State Department Legal Adviser Harold Koh says the use of drone strikes to kill suspected terrorist targets are legal and the administration intends to share the legal justification for the program publicly, reports Shane Harris:
National Journal asked Koh, the senior official responsible for international legal issues, to share his views after his public remarks at an American Bar Association speech Wednesday. "I have studied this question," Koh said. "I think that the legal objections that are being put on the table are ones that we are taking into account.
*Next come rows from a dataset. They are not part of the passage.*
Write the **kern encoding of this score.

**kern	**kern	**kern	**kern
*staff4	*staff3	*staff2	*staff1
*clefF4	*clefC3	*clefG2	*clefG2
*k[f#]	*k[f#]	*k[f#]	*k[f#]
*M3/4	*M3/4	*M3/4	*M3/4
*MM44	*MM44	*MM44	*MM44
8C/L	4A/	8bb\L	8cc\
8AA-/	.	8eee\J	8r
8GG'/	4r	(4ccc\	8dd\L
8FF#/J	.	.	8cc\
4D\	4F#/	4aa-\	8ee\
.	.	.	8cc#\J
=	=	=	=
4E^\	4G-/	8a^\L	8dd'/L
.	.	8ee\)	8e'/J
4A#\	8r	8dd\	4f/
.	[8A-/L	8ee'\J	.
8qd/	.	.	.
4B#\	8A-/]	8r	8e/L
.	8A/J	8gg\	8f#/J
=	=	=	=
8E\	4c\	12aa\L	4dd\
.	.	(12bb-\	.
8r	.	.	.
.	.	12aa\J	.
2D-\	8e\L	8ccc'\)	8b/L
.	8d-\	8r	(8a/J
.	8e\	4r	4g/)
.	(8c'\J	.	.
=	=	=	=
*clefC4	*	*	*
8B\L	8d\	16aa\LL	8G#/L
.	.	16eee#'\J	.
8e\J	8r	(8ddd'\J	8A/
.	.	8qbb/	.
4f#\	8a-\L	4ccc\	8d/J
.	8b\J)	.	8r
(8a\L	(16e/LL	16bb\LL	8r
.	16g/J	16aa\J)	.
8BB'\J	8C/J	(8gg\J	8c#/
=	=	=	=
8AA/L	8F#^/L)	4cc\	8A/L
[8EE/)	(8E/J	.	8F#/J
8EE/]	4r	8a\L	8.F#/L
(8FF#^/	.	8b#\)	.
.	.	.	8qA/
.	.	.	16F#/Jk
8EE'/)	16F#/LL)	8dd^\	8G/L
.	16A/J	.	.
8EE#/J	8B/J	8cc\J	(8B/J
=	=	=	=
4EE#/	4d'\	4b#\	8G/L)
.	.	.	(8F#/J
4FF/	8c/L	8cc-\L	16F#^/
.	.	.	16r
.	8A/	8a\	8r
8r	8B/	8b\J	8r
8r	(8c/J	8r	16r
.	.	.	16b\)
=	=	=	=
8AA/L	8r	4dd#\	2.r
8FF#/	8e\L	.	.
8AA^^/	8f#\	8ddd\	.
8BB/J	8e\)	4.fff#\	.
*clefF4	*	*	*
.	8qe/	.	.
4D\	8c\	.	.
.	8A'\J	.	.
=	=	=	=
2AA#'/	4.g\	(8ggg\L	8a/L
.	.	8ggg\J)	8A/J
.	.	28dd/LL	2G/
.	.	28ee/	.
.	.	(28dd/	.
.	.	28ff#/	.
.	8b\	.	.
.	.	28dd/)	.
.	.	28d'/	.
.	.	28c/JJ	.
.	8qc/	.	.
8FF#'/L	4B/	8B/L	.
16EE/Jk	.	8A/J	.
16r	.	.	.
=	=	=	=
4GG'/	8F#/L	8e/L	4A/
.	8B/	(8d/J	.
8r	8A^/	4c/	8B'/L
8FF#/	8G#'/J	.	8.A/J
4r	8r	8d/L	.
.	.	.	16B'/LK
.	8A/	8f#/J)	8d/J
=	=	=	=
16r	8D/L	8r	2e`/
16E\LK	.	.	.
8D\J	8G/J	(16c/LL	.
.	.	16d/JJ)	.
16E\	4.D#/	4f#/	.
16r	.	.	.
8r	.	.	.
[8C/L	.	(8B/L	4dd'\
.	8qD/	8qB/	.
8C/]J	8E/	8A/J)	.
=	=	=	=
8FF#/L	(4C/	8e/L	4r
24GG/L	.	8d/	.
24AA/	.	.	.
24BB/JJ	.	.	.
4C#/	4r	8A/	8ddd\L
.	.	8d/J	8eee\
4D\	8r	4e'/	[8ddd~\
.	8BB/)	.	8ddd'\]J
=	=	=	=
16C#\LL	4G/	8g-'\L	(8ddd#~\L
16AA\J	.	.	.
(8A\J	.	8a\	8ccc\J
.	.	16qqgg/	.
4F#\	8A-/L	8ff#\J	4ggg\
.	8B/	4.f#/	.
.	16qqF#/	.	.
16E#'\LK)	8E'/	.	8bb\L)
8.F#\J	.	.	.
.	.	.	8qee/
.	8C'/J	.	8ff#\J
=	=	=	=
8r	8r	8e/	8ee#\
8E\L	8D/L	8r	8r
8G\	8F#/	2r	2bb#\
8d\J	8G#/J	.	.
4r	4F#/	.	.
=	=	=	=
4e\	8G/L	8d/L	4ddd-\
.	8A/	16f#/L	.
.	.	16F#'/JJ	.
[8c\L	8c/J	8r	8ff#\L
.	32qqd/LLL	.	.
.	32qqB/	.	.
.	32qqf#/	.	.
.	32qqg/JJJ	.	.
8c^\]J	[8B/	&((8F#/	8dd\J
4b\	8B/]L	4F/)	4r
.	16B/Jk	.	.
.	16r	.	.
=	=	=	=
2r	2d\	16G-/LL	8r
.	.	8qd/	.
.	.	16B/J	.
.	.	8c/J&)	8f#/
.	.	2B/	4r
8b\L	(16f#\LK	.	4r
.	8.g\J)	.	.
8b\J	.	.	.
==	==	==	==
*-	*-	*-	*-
I am comfortable with the legal position of the administration, and at an appropriate moment we will set forth that in some detail."
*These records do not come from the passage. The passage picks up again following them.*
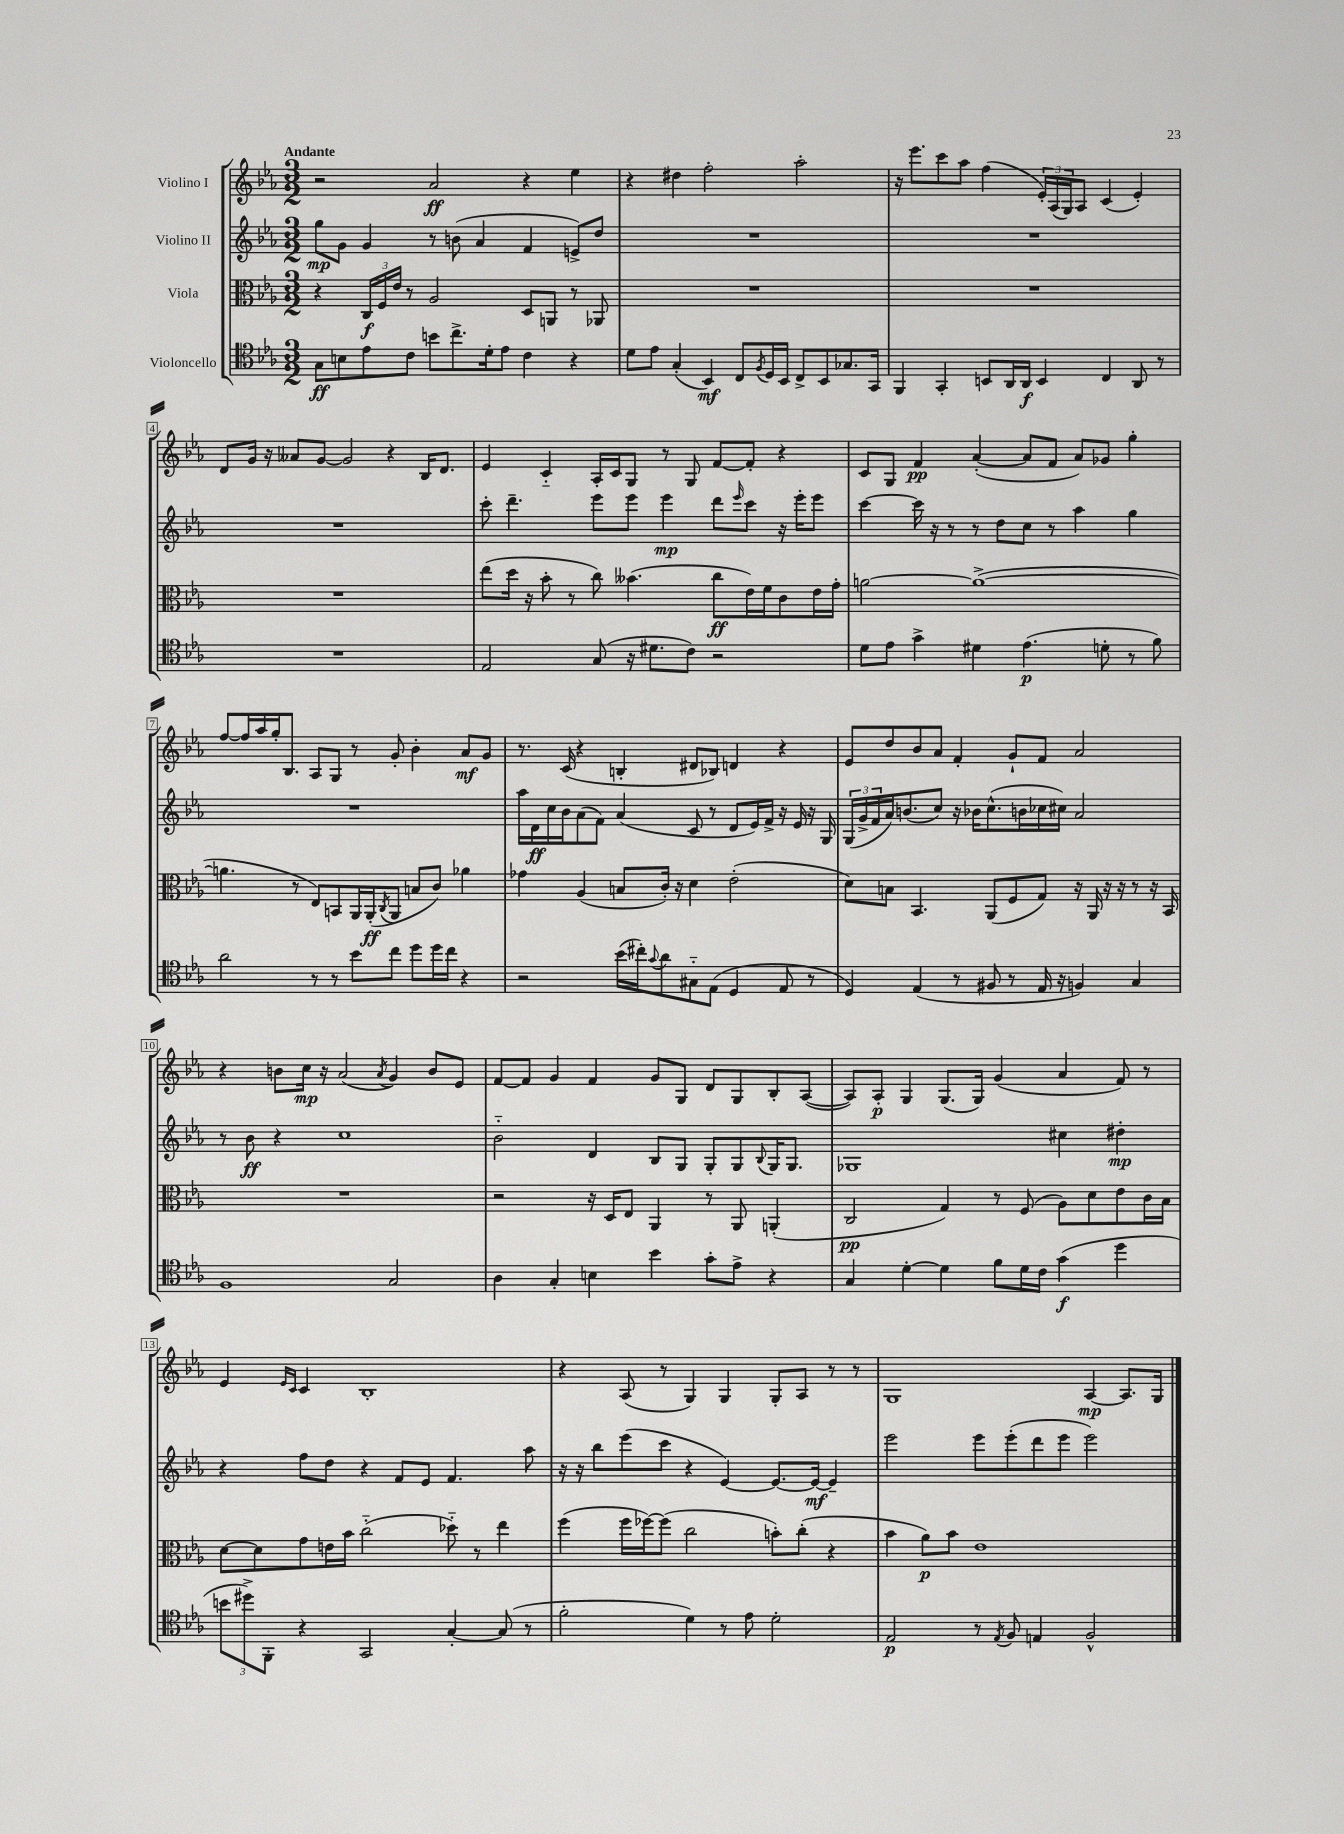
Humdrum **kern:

**kern	**dynam	**kern	**dynam	**kern	**dynam	**kern	**dynam
*part4	*part4	*part3	*part3	*part2	*part2	*part1	*part1
*staff4	*staff4	*staff3	*staff3	*staff2	*staff2	*staff1	*staff1
*I"Violoncello	*	*I"Viola	*	*I"Violino II	*	*I"Violino I	*
*clefC4	*	*clefC3	*	*clefG2	*	*clefG2	*
*k[b-e-a-]	*	*k[b-e-a-]	*	*k[b-e-a-]	*	*k[b-e-a-]	*
*M3/2	*	*M3/2	*	*M3/2	*	*M3/2	*
=1	=1	=1	=1	=1	=1	=1	=1
!	!	!	!	!	!	!LO:TX:a:B:t=Andante	!
8G\L	ff	4r	.	8gg\L	mp	2r	.
8Bn\	.	.	.	8g\J	.	.	.
8e-\	.	24C/LL	f	4g/	.	.	.
.	.	24F/	.	.	.	.	.
.	.	24e-/JJ	.	.	.	.	.
8c\J	.	8r	.	.	.	.	.
8bn\L	.	2A-/	.	8r	.	2a-/	ff
8.cc^\	.	.	.	(8bn\	.	.	.
.	.	.	.	4a-/	.	.	.
16d'\k	.	.	.	.	.	.	.
8e-\J	.	.	.	.	.	.	.
4c\	.	8D/L	.	4f/	.	4r	.
.	.	8AAn/J	.	.	.	.	.
4r	.	8r	.	8en^/L)	.	4ee-\	.
.	.	8AA-X/	.	8dd/J	.	.	.
=2	=2	=2	=2	=2	=2	=2	=2
8d\L	.	1.r	.	1.r	.	4r	.
8e-\J	.	.	.	.	.	.	.
(4G'/	.	.	.	.	.	4dd#X\	.
4BB-/)	mf	.	.	.	.	2ff'\	.
8C/L	.	.	.	.	.	.	.
8qF/	.	.	.	.	.	.	.
16D/L	.	.	.	.	.	.	.
16BB-/JJ	.	.	.	.	.	.	.
8C^/L	.	.	.	.	.	2aa-'\	.
8BB-/	.	.	.	.	.	.	.
8.G-X/	.	.	.	.	.	.	.
16GG/Jk	.	.	.	.	.	.	.
=3	=3	=3	=3	=3	=3	=3	=3
4FF/	.	1.r	.	1.r	.	16r	.
.	.	.	.	.	.	8.eee-\L	.
4GG'/	.	.	.	.	.	8ccc\	.
.	.	.	.	.	.	8aa-\J	.
8BBn/L	.	.	.	.	.	(4ff\	.
16AA-/L	.	.	.	.	.	.	.
16AA-/JJ	f	.	.	.	.	.	.
4BB/	.	.	.	.	.	24e-'/LL)	.
.	.	.	.	.	.	(24A-/	.
.	.	.	.	.	.	24G/J)	.
.	.	.	.	.	.	8A-/J	.
4C/	.	.	.	.	.	(4c/	.
8AA-/	.	.	.	.	.	4e-'/)	.
8r	.	.	.	.	.	.	.
!!LO:LB:g=z
=4	=4	=4	=4	=4	=4	=4	=4
1.r	.	1.r	.	1.r	.	8d/L	.
.	.	.	.	.	.	16g/Jk	.
.	.	.	.	.	.	16r	.
.	.	.	.	.	.	8a--X/L	.
.	.	.	.	.	.	[8g/J	.
.	.	.	.	.	.	2g/]	.
.	.	.	.	.	.	4r	.
.	.	.	.	.	.	16B-/KL	.
.	.	.	.	.	.	8.d/J	.
=5	=5	=5	=5	=5	=5	=5	=5
2E-/	.	(8ee-\L	.	8ccc'\	.	4e-/	.
.	.	16dd\Jk	.	4.ddd~\	.	.	.
.	.	16r	.	.	.	.	.
.	.	8b-'\	.	.	.	4c/	.
.	.	8r	.	.	.	.	.
(8G/	.	8cc\)	.	8eee-\L	.	16A-'/LL	.
.	.	.	.	.	.	16c/J	.
16r	.	(4.b--X\	.	8eee-\J	.	8G/J	.
8.d#X\L	.	.	.	.	.	.	.
.	.	.	.	4eee-\	mp	8r	.
8c\J)	.	.	.	.	.	8G/	.
2r	.	8cc\L	ff	8ddd\L	.	[8f/L	.
.	.	.	.	16qqeee-/	.	.	.
.	.	16e-\L)	.	8ccc\J	.	8f'/J]	.
.	.	16f\J	.	.	.	.	.
.	.	8c\	.	16r	.	4r	.
.	.	.	.	16eee-'\KL	.	.	.
.	.	16e-\L	.	8eee-\J	.	.	.
.	.	16g'\JJ	.	.	.	.	.
=6	=6	=6	=6	=6	=6	=6	=6
8d\L	.	[2an\	.	[4ccc\	.	8c/L	.
8e-\J	.	.	.	.	.	8G/J	.
4g^\	.	.	.	16ccc\]	.	4f/	pp
.	.	.	.	16r	.	.	.
.	.	.	.	8r	.	.	.
4d#X\	.	(1a^_	.	8r	.	([4a-'/	.
.	.	.	.	8dd\L	.	.	.
(4.e-\	p	.	.	8cc\J	.	8a-/L]	.
.	.	.	.	8r	.	8f/J	.
.	.	.	.	4aa-\	.	8a-/L)	.
8dn'\	.	.	.	.	.	8g-X/J	.
8r	.	.	.	4gg\	.	4gg'\	.
8f\)	.	.	.	.	.	.	.
!!LO:LB:g=z
=7	=7	=7	=7	=7	=7	=7	=7
2a-\	.	4.an\]	.	1.r	.	[8ff/L	.
.	.	.	.	.	.	16ff/L]	.
.	.	.	.	.	.	16aa-/	.
.	.	.	.	.	.	16gg'/J	.
.	.	.	.	.	.	8.B-/J	.
.	.	8r	.	.	.	.	.
8r	.	8E-/L)	.	.	.	8A-/L	.
8r	.	8BBn/	.	.	.	8G/J	.
8b-\L	.	16AA-/L	.	.	.	8r	.
.	.	(16AA-'/J	ff	.	.	.	.
.	.	8qC/	.	.	.	.	.
8cc\J	.	8AA-/J	.	.	.	8g'/	.
8dd\L	.	8Bn/L	.	.	.	4b-'\	.
16dd\L	.	8c/J)	.	.	.	.	.
16cc\JJ	.	.	.	.	.	.	.
4r	.	4a-X\	.	.	.	8a-/L	mf
.	.	.	.	.	.	8g/J	.
=8	=8	=8	=8	=8	=8	=8	=8
2r	.	4g-X\	.	16aa-\LL	.	8.r	.
.	.	.	.	16d\	ff	.	.
.	.	.	.	16cc\	.	.	.
.	.	.	.	16b-\J	.	(16c/	.
.	.	(4A-/	.	(8a-\	.	4r	.
.	.	.	.	8f\J)	.	.	.
(16b-\LL	.	8Bn/L	.	(4a-/	.	4Bn'/	.
16cc#X'\J)	.	.	.	.	.	.	.
8qqg/	.	.	.	.	.	.	.
8a-\	.	16c'/Jk)	.	.	.	.	.
.	.	16r	.	.	.	.	.
8G#X\	.	4d\	.	8c/	.	8d#X/L	.
(8E-\J	.	.	.	8r	.	8B-X/J)	.
4D/	.	(2e-'\	.	8d/L	.	4dn/	.
.	.	.	.	16e-/L)	.	.	.
.	.	.	.	16f^/JJ	.	.	.
8E-/	.	.	.	16r	.	4r	.
.	.	.	.	16e-/	.	.	.
8r	.	.	.	16r	.	.	.
.	.	.	.	16G/	.	.	.
=9	=9	=9	=9	=9	=9	=9	=9
4D/)	.	8d\L)	.	(24G/LL	.	8e-/L	.
.	.	.	.	24g^/	.	.	.
.	.	.	.	24f/	.	.	.
.	.	8Bn\J	.	16a-/J)	.	8dd/	.
.	.	.	.	(8.bn/	.	.	.
(4E-/	.	4.BB-/	.	.	.	8b-/	.
.	.	.	.	8cc/J)	.	8a-/J	.
8r	.	.	.	16r	.	4f'/	.
.	.	.	.	16b-X\KL	.	.	.
8F#X/	.	(8AA-/L	.	(8.cc^^\	.	.	.
8r	.	8F/	.	.	.	8g`/L	.
.	.	.	.	16bn\L	.	.	.
16E-/	.	8G/J)	.	16cc-X\	.	8f/J	.
16r	.	.	.	16cc#X\JJ)	.	.	.
4Fn/)	.	16r	.	2a-/	.	2a-/	.
.	.	16AA-/	.	.	.	.	.
.	.	16r	.	.	.	.	.
.	.	16r	.	.	.	.	.
4G/	.	8r	.	.	.	.	.
.	.	16r	.	.	.	.	.
.	.	16BB-/	.	.	.	.	.
!!LO:LB:g=z
=10	=10	=10	=10	=10	=10	=10	=10
1F	.	1.r	.	8r	.	4r	.
.	.	.	.	8b-\	ff	.	.
.	.	.	.	4r	.	8bn\L	.
.	.	.	.	.	.	16cc\Jk	mp
.	.	.	.	.	.	16r	.
.	.	.	.	1cc	.	(2a-/	.
.	.	.	.	.	.	8qa-/	.
2G/	.	.	.	.	.	4g/)	.
.	.	.	.	.	.	8b/L	.
.	.	.	.	.	.	8e-/J	.
=11	=11	=11	=11	=11	=11	=11	=11
4A-\	.	2r	.	2b-\	.	[8f/L	.
.	.	.	.	.	.	8f/J]	.
4G'/	.	.	.	.	.	4g/	.
4Bn\	.	16r	.	4d/	.	4f/	.
.	.	16D/KL	.	.	.	.	.
.	.	8E-/J	.	.	.	.	.
4b-\	.	4AA-/	.	8B-/L	.	8g/L	.
.	.	.	.	8G/J	.	8G/J	.
8g'\L	.	8r	.	8G'/L	.	8d/L	.
8e-^\J	.	8AA-/	.	8G/	.	8G/	.
.	.	.	.	8qqB-/	.	.	.
4r	.	(4AAn'/	.	16G/K	.	8B-'/	.
.	.	.	.	8.G/J	.	.	.
.	.	.	.	.	.	([8A-/J	.
=12	=12	=12	=12	=12	=12	=12	=12
4G/	.	2C/	pp	1G-X	.	8A-/L])	.
.	.	.	.	.	.	8A-'/J	p
[4d'\	.	.	.	.	.	4G/	.
4d\]	.	4G/)	.	.	.	(8.G/L	.
.	.	.	.	.	.	16G/Jk)	.
8f\L	.	8r	.	.	.	(4g/	.
16d\L	.	(8F/	.	.	.	.	.
16c\JJ	.	.	.	.	.	.	.
(4g\	f	8A-\L)	.	4cc#X\	.	4a-/	.
.	.	8d\	.	.	.	.	.
4dd\	.	8e-\	.	4dd#X'\	mp	8f/)	.
.	.	16c\L	.	.	.	8r	.
.	.	16B-\JJ	.	.	.	.	.
!!LO:LB:g=z
=13	=13	=13	=13	=13	=13	=13	=13
12bn\L	.	[8d\L	.	4r	.	4e-/	.
12dd#X^\)	.	.	.	.	.	.	.
.	.	8d\]	.	.	.	.	.
12FF'\J	.	.	.	.	.	.	.
.	.	.	.	.	.	16qqe-/LL	.
.	.	.	.	.	.	16qqc/JJ	.
4r	.	8g\	.	8ff\L	.	4c/	.
.	.	16en\L	.	8dd\J	.	.	.
.	.	16b-\JJ	.	.	.	.	.
2GG/	.	(2cc\	.	4r	.	1B-'	.
.	.	.	.	8f/L	.	.	.
.	.	.	.	8e-/J	.	.	.
[4G'/	.	8dd-X\)	.	4.f/	.	.	.
.	.	8r	.	.	.	.	.
(8G/]	.	4ee-\	.	.	.	.	.
8r	.	.	.	8aa-\	.	.	.
=14	=14	=14	=14	=14	=14	=14	=14
2f'\	.	(4ff\	.	16r	.	4r	.
.	.	.	.	16r	.	.	.
.	.	.	.	8bb-\L	.	.	.
.	.	16ff\LL	.	(8eee-\	.	(8A-/	.
.	.	[16ff-X\J)	.	.	.	.	.
.	.	(8ff-\J]	.	8ccc\J	.	8r	.
4d\)	.	2cc\	.	4r	.	4G/)	.
8r	.	.	.	[4e-/)	.	4G/	.
8e-\	.	.	.	.	.	.	.
2d'\	.	8bn'\L)	.	8.e-/L_	.	8G'/L	.
.	.	(8cc'\J	.	.	.	8A-/J	.
.	.	.	.	16e-/Jk_	mf	.	.
.	.	4r	.	4e-~/]	.	8r	.
.	.	.	.	.	.	8r	.
=15	=15	=15	=15	=15	=15	=15	=15
2E-/	p	4b-\	.	2eee-\	.	1G	.
.	.	8a-\L)	p	.	.	.	.
.	.	8b-\J	.	.	.	.	.
8r	.	1e-	.	8eee-\L	.	.	.
8qE-/	.	.	.	.	.	.	.
8F/	.	.	.	(8eee-'\	.	.	.
4En/	.	.	.	8ddd\	.	.	.
.	.	.	.	8eee-\J	.	.	.
2F^^/	.	.	.	2eee-\)	.	[4A-/	mp
.	.	.	.	.	.	8.A-/L]	.
.	.	.	.	.	.	16G/Jk	.
==	==	==	==	==	==	==	==
*-	*-	*-	*-	*-	*-	*-	*-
This will likely come as news to the ACLU, which filed a FOIA lawsuit yesterday demanding the legal justification for the use of drone strikes in countries where the U.S. is not at war, following the government's refusal to provide any documents relating to their initial FOIA request on the subject. A study from Peter Bergen and Katherine Tiedemann at the New America Foundation estimates that a third of those killed in drone attacks have been civilians, and Philip Alston, the U.N. Special Rapporteur on Extrajudicial Executions, has previously suggested they may break international laws against assassination.
Like domestic surveillance, the Obama administration has managed to dodge questions of legality by keeping the details of the program secret. So it will be interesting to see if the administration does end up releasing the legal justification for the drone program publicly.
Legal or otherwise, the drone strikes nevertheless raise ethical questions that shouldn't be papered over.